"How many tattoos do you have?"
He bites his lip, looks around, and giggles. His short sleeve shirt shows the front and back of his arms, which are covered in ink. A basketball, surrounded with a crown and roses are on the inside of his forearm, and are engulfed with designs from shoulder to wrist. His chest is filled with clouds and a quote and his name, Rodney Hawkins, reads down the back of each calf.
He scratches his head.
"I wanna say 25 or 26," Hawkins said, a student athlete at Saint Peter’s University.
"The tattoos I get are meaningful and describe me," he said. "They mean something to me."
To many young people, tattoos are art, and a popular accessory.
1 in 3 adults 18-25 have at least one tattoo, according to Statistic Brain Research Institute.

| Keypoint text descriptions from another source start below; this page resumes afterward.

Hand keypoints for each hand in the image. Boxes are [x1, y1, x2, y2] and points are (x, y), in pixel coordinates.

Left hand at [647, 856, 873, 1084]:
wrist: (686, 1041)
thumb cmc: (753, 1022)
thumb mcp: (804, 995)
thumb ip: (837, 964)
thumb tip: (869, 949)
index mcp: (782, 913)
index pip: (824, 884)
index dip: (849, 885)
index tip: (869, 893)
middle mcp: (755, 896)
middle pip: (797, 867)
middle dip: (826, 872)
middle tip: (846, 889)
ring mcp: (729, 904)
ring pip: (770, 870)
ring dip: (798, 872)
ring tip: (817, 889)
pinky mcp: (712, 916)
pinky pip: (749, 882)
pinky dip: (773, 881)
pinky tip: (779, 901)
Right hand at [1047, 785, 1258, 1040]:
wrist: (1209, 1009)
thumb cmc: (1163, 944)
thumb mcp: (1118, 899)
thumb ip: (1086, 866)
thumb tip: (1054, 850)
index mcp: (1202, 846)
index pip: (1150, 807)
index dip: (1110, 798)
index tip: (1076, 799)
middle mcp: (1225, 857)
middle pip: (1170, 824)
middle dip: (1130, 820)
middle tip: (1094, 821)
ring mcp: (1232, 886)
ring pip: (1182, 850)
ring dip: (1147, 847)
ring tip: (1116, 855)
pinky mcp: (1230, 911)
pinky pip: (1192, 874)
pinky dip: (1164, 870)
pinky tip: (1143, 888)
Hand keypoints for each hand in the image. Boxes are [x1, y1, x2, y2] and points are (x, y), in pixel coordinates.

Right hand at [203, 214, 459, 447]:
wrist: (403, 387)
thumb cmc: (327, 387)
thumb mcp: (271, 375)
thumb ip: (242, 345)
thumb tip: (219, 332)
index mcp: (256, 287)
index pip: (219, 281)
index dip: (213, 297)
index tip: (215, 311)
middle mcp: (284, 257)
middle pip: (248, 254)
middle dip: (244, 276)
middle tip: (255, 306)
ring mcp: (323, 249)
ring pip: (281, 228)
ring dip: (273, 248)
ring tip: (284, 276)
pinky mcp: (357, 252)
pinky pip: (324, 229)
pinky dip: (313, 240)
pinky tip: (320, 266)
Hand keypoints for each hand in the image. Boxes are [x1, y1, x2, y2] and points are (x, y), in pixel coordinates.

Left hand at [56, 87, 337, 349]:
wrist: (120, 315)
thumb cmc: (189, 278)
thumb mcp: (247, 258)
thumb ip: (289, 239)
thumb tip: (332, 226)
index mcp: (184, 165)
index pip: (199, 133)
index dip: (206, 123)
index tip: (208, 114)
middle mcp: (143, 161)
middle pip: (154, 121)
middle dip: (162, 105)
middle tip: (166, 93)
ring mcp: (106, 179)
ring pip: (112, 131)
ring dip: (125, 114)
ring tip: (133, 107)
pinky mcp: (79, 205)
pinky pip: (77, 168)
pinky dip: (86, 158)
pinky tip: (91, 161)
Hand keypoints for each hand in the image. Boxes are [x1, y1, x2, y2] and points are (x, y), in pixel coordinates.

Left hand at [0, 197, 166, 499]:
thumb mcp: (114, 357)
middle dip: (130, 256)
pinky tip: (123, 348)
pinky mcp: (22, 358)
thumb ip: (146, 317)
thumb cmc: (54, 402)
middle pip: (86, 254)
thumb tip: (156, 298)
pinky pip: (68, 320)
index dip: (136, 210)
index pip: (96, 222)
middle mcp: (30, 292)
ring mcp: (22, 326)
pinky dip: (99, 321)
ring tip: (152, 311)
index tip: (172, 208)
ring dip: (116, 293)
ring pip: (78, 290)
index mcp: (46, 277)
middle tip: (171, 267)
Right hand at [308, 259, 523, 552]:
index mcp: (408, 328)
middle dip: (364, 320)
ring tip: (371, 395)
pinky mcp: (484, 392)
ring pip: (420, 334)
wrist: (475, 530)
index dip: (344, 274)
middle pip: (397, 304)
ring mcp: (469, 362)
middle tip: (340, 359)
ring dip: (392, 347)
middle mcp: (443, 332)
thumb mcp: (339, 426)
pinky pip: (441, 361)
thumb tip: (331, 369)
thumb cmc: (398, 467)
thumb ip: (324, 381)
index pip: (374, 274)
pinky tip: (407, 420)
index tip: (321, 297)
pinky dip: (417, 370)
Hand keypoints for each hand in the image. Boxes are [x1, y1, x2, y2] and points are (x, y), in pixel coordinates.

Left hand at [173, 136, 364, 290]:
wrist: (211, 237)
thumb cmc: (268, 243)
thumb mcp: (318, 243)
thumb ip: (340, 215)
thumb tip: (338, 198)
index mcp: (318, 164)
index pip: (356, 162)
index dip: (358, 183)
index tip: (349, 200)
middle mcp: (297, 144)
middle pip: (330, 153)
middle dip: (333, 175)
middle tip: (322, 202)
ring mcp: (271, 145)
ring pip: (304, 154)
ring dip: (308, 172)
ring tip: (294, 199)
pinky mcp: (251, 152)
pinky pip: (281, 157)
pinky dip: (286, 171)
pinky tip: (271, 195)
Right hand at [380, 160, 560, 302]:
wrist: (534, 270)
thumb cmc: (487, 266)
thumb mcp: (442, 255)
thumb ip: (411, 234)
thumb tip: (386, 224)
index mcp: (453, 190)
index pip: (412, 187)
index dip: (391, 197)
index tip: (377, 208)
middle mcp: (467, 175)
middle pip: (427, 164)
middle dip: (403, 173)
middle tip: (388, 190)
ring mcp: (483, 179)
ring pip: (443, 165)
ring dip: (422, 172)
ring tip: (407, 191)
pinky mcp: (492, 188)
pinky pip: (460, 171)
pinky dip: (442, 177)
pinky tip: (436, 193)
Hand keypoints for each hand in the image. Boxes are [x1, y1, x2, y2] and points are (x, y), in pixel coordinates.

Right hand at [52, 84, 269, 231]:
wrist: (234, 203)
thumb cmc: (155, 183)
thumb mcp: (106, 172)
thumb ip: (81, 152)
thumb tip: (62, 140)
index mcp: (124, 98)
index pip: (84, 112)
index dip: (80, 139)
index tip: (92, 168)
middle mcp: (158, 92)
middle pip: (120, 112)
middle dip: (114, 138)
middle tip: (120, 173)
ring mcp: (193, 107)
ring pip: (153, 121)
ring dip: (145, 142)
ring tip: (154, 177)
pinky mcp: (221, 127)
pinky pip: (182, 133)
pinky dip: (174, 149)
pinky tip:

I’m an artist, so I look at it (tattoos) as how I express myself," Kayla Williams, a senior at Saint Peter’s University says. "I don’t know I just like the feeling of having a new piece."
Tattoos are not just random choices; many of them have stories behind them that made them decide to go under the needle.
Alana Rodriguez, a sophomore at Saint Peter’s University describes the significance behind one of her 30 tattoos.
"It’s on my forearm, it’s a Ganesh, a Hindu God that represents obstacles and good fortune," she says. "Other than it being a beautiful picture to see, I feel I can relate to that because whatever obstacle comes my way I can find the good and the reason behind it."
43% of people with tattoos think that personal meaning is the most important factor in deciding to get tattooed, reported by tattooconection.net.
Williams’s life sleeve from her shoulder to the end of her wrist represents lost family members very close to her.
My sleeve is my favorite, it represents my cousin and my uncle passing away a week apart from each other," she pauses. "It sucked, so I got something, kinda like a tribute, which is why everything on it symbolizes them in some way."
Young people have chosen tattoos as their form of expression; of feelings, thoughts, and characteristics of themselves.
There’s a lot of ways to express yourself," Rodriguez says. "But tattoos are one of those physical inerasable things you can do that is 100% creative because it’s on you."
According to tattooconection.net, 1.65 billion dollars are being spent on tattoos in the United States and 45 million Americans with at least one tattoo and this art form shows no signs of slowing down.
"I feel like the body isn’t all the important because it’s perishable," Rodriguez says. "You only have it the time were alive, it deteriorates and turns into dust. It doesn’t matter if my whole body is tattooed because eventually this body won’t exist."